The committee approved a mix of special revenue and general fund initiatives that direct new and one-time resources toward homelessness services and housing production. Analyst Lynn Westfall told members the packet included the full initiative list (buff packet), DECD clarifying language (purple), proposed amendments (yellow) and a crosswalk (green).

Most notable votes advanced funding under the Maine State Housing package (T17). The committee voted to transfer a package of line items that in aggregate move roughly $69 million from the budget stabilization fund into special revenue accounts for housing: a $55 million transfer into Maine State Housing other special revenue accounts and $14 million into the Emergency Housing Relief Fund. The panel also approved a $12 million allocation for emergency transitional and permanent housing and a $37.5 million one-time appropriation to support construction of roughly 300 affordable homes through low-income housing tax credit and homeownership programs.

On homelessness operations, the panel approved the Shelter Operating Subsidy, increasing per‑night support that MaineHousing staff said will raise the subsidy from roughly $7 per bed-night to about $12 per bed-night (Eric Jorgensen, MaineHousing). The motion to accept item 294 passed with the vote recorded as 7-1.

The committee also approved a $10 million pilot for middle-income housing intended for rental units at up to 120% of area median income (AMI) and homeownership up to 150% AMI. Members debated an amendment to add language for a revolving loan structure and a sliding scale of assistance; MaineHousing expressed concerns about subsidizing higher-income units but supported the program structure and the sliding scale proposal. After amendment the motion passed 6-3.

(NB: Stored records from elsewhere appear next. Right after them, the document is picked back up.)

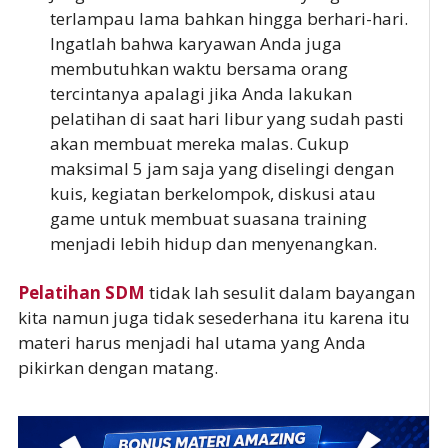
terlampau lama bahkan hingga berhari-hari.
Ingatlah bahwa karyawan Anda juga
membutuhkan waktu bersama orang
tercintanya apalagi jika Anda lakukan
pelatihan di saat hari libur yang sudah pasti
akan membuat mereka malas. Cukup
maksimal 5 jam saja yang diselingi dengan
kuis, kegiatan berkelompok, diskusi atau
game untuk membuat suasana training
menjadi lebih hidup dan menyenangkan.
Pelatihan SDM
tidak lah sesulit dalam bayangan
kita namun juga tidak sesederhana itu karena itu
materi harus menjadi hal utama yang Anda
pikirkan dengan matang.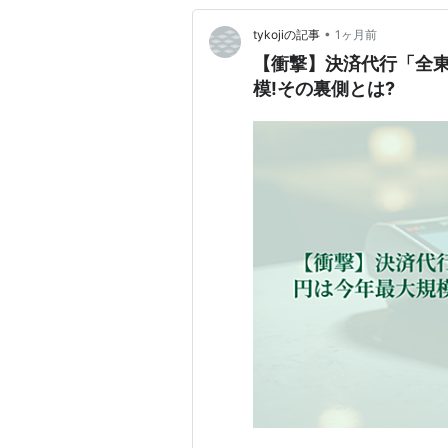
•
tykojiの記事
1ヶ月前
【衝撃】決済代行「全東
模!その裏側とは?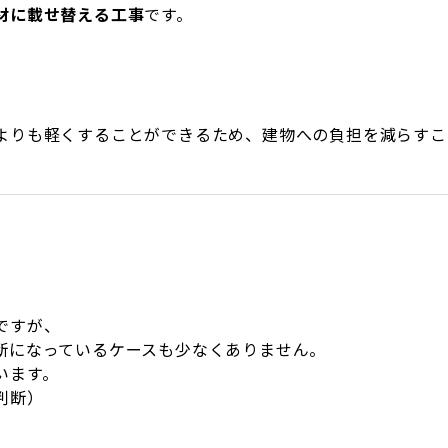
材に載せ替える工事
です。
よりも軽くすることができるため、建物への負担を減らすこ
ですが、
断になっているケースも少なくありません。
います。
判断）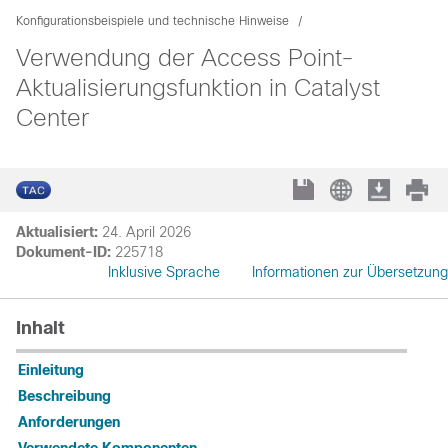
Konfigurationsbeispiele und technische Hinweise
Verwendung der Access Point-
Aktualisierungsfunktion in Catalyst
Center
Aktualisiert:
24. April 2026
Dokument-ID:
225718
Inklusive Sprache
Informationen zur Übersetzung
Inhalt
Einleitung
Beschreibung
Anforderungen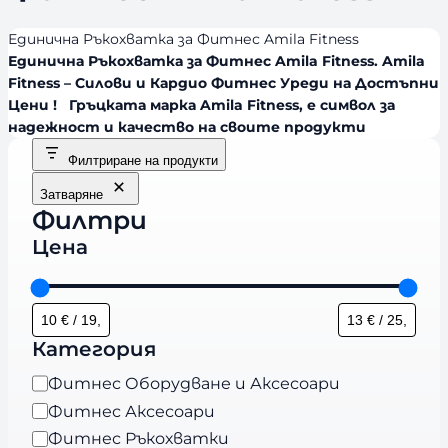
Единична Ръкохватка за Фитнес Amila Fitness
Единична Ръкохватка за Фитнес Amila Fitness. Amila
Fitness – Силови и Кардио Фитнес Уреди на Достъпни
Цени ! Гръцката марка Amila Fitness, е символ за
надежност и качество на своите продукти
Филтриране на продукти
Затваряне
Филтри
Цена
Категория
К
Фитнес Оборудване и Аксесоари
а
Фитнес Аксесоари
т
Фитнес Ръкохватки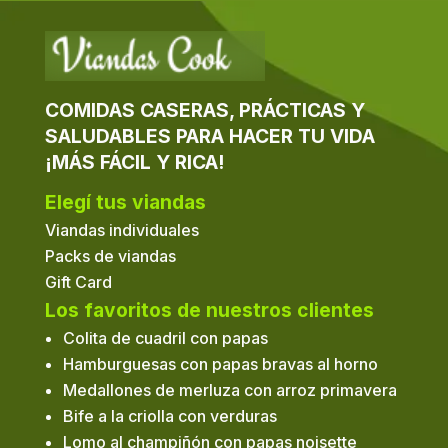
COMIDAS CASERAS, PRÁCTICAS Y
SALUDABLES PARA HACER TU VIDA
¡MÁS FÁCIL Y RICA!
Elegí tus viandas
Viandas individuales
Packs de viandas
Gift Card
Los favoritos de nuestros clientes
Colita de cuadril con papas
Hamburguesas con papas bravas al horno
Medallones de merluza con arroz primavera
Bife a la criolla con verduras
Lomo al champiñón con papas noisette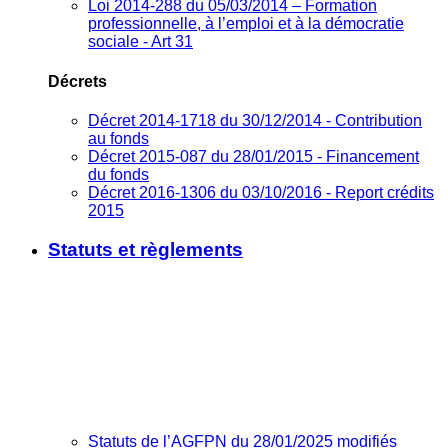
Loi 2014-288 du 05/03/2014 – Formation
professionnelle, à l’emploi et à la démocratie
sociale - Art 31
Décrets
Décret 2014-1718 du 30/12/2014 - Contribution
au fonds
Décret 2015-087 du 28/01/2015 - Financement
du fonds
Décret 2016-1306 du 03/10/2016 - Report crédits
2015
Statuts et règlements
Statuts de l’AGFPN du 28/01/2025 modifiés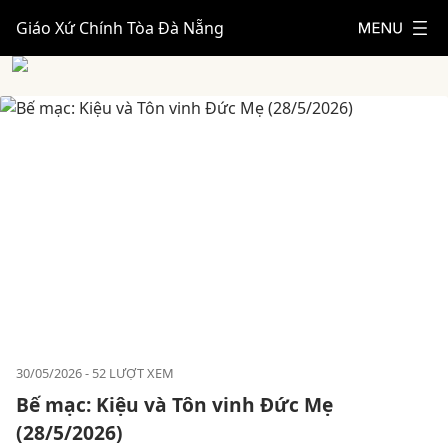
Giáo Xứ Chính Tòa Đà Nẵng
30/05/2026
52 LƯỢT XEM
Bế mạc: Kiệu và Tôn vinh Đức Mẹ
(28/5/2026)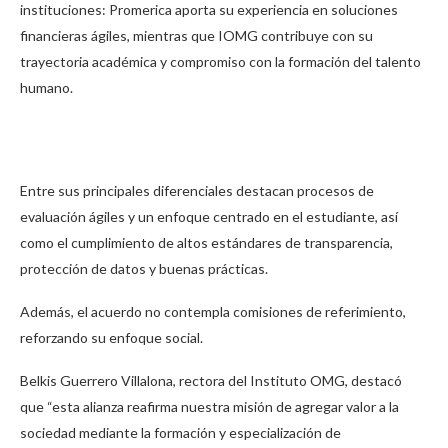
instituciones: Promerica aporta su experiencia en soluciones
financieras ágiles, mientras que IOMG contribuye con su
trayectoria académica y compromiso con la formación del talento
humano.
Entre sus principales diferenciales destacan procesos de
evaluación ágiles y un enfoque centrado en el estudiante, así
como el cumplimiento de altos estándares de transparencia,
protección de datos y buenas prácticas.
Además, el acuerdo no contempla comisiones de referimiento,
reforzando su enfoque social.
Belkis Guerrero Villalona, rectora del Instituto OMG, destacó
que “esta alianza reafirma nuestra misión de agregar valor a la
sociedad mediante la formación y especialización de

MOCA (Maine Office of Community Affairs) initiatives and manufactured-housing-related changes were considered later in the packet. Committee members approved several MOCA position changes and restructuring items, and discussed language in Part RRR that removes a statutory fee cap for manufactured housing community licensing. Because removing the cap would trigger major-substantive rulemaking and could delay fee revenue used to fund a new attorney-general position supporting enforcement, the committee adopted an amendment allowing MOCA a temporary adjustment to the per-site fee (the amendment set an interim authority for an increased fee level and included a sunset; the committee approved the amendment and recorded the motion as 7-3).

Several votes were unanimous; others were recorded with closer margins (commonly 6-3 or 5-3 depending on the item). When a vote was not unanimous, the committee chair noted that the committee's letter to the Appropriations and Financial Affairs (AFA) committee will include the precise tallies for each part.

What happens next: committee staff will include the voted initiatives and amended language in the letter to AFA. Where the committee approved language that requires subsequent rulemaking or statutory detail, staff noted additional follow-up will be necessary to finalize fee levels or program rules.

Representative/Member quotes: "This is our work session on the governor's budget," Sen. Chip Curry said at the start of the meeting. On the question of tourism funds being repurposed, one member said concerns were understood but that "this money does not reduce any of the marketing and tourism promotion activities that the Maine Office of Tourism does." Eric Jorgensen of MaineHousing summarized the shelter subsidy effect: "It's going to take it from about $7 ... and I think this will bring it up to around $12."

The committee paused the budget work after completing the packet and moved to the first work session for LD 2173 (housing bill). The committee recorded motions and will report individual non-unanimous tallies to AFA in its letter.